<<<<

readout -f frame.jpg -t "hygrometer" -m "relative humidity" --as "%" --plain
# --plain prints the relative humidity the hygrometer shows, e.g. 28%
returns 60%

>>>>
<<<<

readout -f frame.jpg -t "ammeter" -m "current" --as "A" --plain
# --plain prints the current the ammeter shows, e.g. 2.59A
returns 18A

>>>>
<<<<

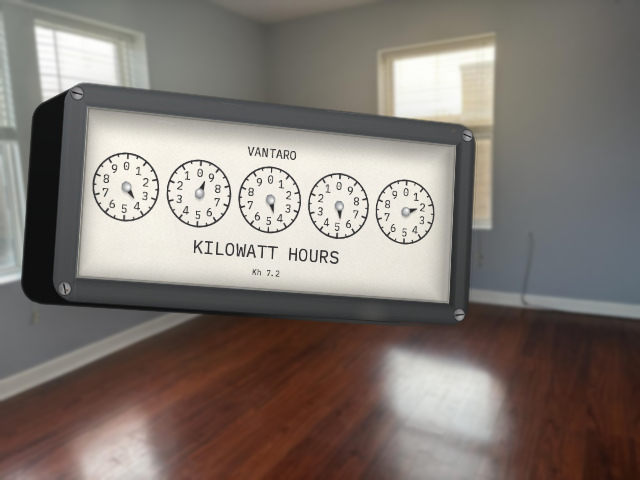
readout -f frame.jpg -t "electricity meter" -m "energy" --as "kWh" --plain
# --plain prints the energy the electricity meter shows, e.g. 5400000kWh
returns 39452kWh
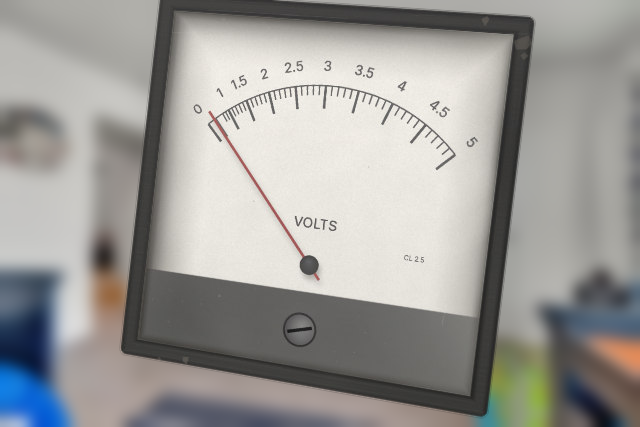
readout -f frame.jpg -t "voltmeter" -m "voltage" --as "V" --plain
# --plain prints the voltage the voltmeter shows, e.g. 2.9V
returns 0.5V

>>>>

TASK OBJECTIVE —
Extract and copy each line of the records above that contains the string "energy". Case counts, so only matching-case occurrences qualify.

TASK RESPONSE —
readout -f frame.jpg -t "electricity meter" -m "energy" --as "kWh" --plain
# --plain prints the energy the electricity meter shows, e.g. 5400000kWh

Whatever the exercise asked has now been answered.